Information:
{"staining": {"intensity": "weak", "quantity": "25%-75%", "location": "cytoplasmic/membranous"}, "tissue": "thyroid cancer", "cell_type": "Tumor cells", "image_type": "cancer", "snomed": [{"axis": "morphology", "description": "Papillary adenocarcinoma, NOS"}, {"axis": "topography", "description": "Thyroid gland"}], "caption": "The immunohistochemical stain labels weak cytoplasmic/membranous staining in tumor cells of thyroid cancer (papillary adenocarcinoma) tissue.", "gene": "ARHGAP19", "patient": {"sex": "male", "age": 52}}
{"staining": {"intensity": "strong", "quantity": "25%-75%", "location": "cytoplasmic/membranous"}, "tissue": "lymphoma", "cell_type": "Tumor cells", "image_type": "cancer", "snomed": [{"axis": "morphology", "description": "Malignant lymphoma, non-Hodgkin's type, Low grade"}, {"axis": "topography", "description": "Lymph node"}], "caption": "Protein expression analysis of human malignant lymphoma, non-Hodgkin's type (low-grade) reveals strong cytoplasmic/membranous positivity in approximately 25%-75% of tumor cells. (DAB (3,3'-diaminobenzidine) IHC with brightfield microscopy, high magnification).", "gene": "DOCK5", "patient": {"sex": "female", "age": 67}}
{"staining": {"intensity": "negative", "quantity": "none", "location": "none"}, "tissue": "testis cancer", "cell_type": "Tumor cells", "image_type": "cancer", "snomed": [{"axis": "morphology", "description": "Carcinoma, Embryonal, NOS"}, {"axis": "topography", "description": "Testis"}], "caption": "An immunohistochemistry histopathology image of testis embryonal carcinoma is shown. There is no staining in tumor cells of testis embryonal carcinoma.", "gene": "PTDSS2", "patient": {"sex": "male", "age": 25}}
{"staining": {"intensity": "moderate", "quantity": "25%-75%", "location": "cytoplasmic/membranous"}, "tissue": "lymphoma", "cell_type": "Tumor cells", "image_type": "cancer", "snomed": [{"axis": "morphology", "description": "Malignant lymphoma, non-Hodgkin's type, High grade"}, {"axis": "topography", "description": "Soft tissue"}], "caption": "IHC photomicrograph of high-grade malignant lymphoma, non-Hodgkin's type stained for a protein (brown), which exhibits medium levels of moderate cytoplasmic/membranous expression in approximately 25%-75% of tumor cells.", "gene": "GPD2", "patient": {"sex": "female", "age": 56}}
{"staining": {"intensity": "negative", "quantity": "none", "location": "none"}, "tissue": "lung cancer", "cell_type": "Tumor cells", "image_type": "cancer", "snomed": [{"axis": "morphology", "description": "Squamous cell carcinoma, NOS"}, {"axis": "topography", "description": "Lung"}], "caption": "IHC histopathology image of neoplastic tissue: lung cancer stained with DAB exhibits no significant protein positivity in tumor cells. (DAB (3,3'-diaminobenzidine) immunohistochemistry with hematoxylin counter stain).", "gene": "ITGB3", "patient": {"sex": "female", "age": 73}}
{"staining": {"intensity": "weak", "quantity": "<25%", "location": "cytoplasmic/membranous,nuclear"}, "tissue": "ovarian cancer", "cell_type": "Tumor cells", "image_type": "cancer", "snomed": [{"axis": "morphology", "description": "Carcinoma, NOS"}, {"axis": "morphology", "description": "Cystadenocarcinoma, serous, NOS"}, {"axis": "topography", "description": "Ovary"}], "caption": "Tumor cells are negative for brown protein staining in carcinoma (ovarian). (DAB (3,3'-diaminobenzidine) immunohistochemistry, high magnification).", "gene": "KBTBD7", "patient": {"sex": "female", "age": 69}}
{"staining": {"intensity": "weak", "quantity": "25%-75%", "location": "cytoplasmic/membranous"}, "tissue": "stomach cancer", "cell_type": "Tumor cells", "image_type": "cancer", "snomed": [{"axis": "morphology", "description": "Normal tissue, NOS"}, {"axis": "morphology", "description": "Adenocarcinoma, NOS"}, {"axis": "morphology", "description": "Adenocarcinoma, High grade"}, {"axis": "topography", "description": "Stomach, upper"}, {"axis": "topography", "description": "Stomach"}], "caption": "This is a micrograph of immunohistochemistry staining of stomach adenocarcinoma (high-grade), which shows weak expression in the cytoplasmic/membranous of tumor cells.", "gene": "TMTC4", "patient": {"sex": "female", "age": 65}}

Problem requirements: Working from the listing above, give it again word for word.

Response to this exercise:
{"staining": {"intensity": "weak", "quantity": "25%-75%", "location": "cytoplasmic/membranous"}, "tissue": "thyroid cancer", "cell_type": "Tumor cells", "image_type": "cancer", "snomed": [{"axis": "morphology", "description": "Papillary adenocarcinoma, NOS"}, {"axis": "topography", "description": "Thyroid gland"}], "caption": "The immunohistochemical stain labels weak cytoplasmic/membranous staining in tumor cells of thyroid cancer (papillary adenocarcinoma) tissue.", "gene": "ARHGAP19", "patient": {"sex": "male", "age": 52}}
{"staining": {"intensity": "strong", "quantity": "25%-75%", "location": "cytoplasmic/membranous"}, "tissue": "lymphoma", "cell_type": "Tumor cells", "image_type": "cancer", "snomed": [{"axis": "morphology", "description": "Malignant lymphoma, non-Hodgkin's type, Low grade"}, {"axis": "topography", "description": "Lymph node"}], "caption": "Protein expression analysis of human malignant lymphoma, non-Hodgkin's type (low-grade) reveals strong cytoplasmic/membranous positivity in approximately 25%-75% of tumor cells. (DAB (3,3'-diaminobenzidine) IHC with brightfield microscopy, high magnification).", "gene": "DOCK5", "patient": {"sex": "female", "age": 67}}
{"staining": {"intensity": "negative", "quantity": "none", "location": "none"}, "tissue": "testis cancer", "cell_type": "Tumor cells", "image_type": "cancer", "snomed": [{"axis": "morphology", "description": "Carcinoma, Embryonal, NOS"}, {"axis": "topography", "description": "Testis"}], "caption": "An immunohistochemistry histopathology image of testis embryonal carcinoma is shown. There is no staining in tumor cells of testis embryonal carcinoma.", "gene": "PTDSS2", "patient": {"sex": "male", "age": 25}}
{"staining": {"intensity": "moderate", "quantity": "25%-75%", "location": "cytoplasmic/membranous"}, "tissue": "lymphoma", "cell_type": "Tumor cells", "image_type": "cancer", "snomed": [{"axis": "morphology", "description": "Malignant lymphoma, non-Hodgkin's type, High grade"}, {"axis": "topography", "description": "Soft tissue"}], "caption": "IHC photomicrograph of high-grade malignant lymphoma, non-Hodgkin's type stained for a protein (brown), which exhibits medium levels of moderate cytoplasmic/membranous expression in approximately 25%-75% of tumor cells.", "gene": "GPD2", "patient": {"sex": "female", "age": 56}}
{"staining": {"intensity": "negative", "quantity": "none", "location": "none"}, "tissue": "lung cancer", "cell_type": "Tumor cells", "image_type": "cancer", "snomed": [{"axis": "morphology", "description": "Squamous cell carcinoma, NOS"}, {"axis": "topography", "description": "Lung"}], "caption": "IHC histopathology image of neoplastic tissue: lung cancer stained with DAB exhibits no significant protein positivity in tumor cells. (DAB (3,3'-diaminobenzidine) immunohistochemistry with hematoxylin counter stain).", "gene": "ITGB3", "patient": {"sex": "female", "age": 73}}
{"staining": {"intensity": "weak", "quantity": "<25%", "location": "cytoplasmic/membranous,nuclear"}, "tissue": "ovarian cancer", "cell_type": "Tumor cells", "image_type": "cancer", "snomed": [{"axis": "morphology", "description": "Carcinoma, NOS"}, {"axis": "morphology", "description": "Cystadenocarcinoma, serous, NOS"}, {"axis": "topography", "description": "Ovary"}], "caption": "Tumor cells are negative for brown protein staining in carcinoma (ovarian). (DAB (3,3'-diaminobenzidine) immunohistochemistry, high magnification).", "gene": "KBTBD7", "patient": {"sex": "female", "age": 69}}
{"staining": {"intensity": "weak", "quantity": "25%-75%", "location": "cytoplasmic/membranous"}, "tissue": "stomach cancer", "cell_type": "Tumor cells", "image_type": "cancer", "snomed": [{"axis": "morphology", "description": "Normal tissue, NOS"}, {"axis": "morphology", "description": "Adenocarcinoma, NOS"}, {"axis": "morphology", "description": "Adenocarcinoma, High grade"}, {"axis": "topography", "description": "Stomach, upper"}, {"axis": "topography", "description": "Stomach"}], "caption": "This is a micrograph of immunohistochemistry staining of stomach adenocarcinoma (high-grade), which shows weak expression in the cytoplasmic/membranous of tumor cells.", "gene": "TMTC4", "patient": {"sex": "female", "age": 65}}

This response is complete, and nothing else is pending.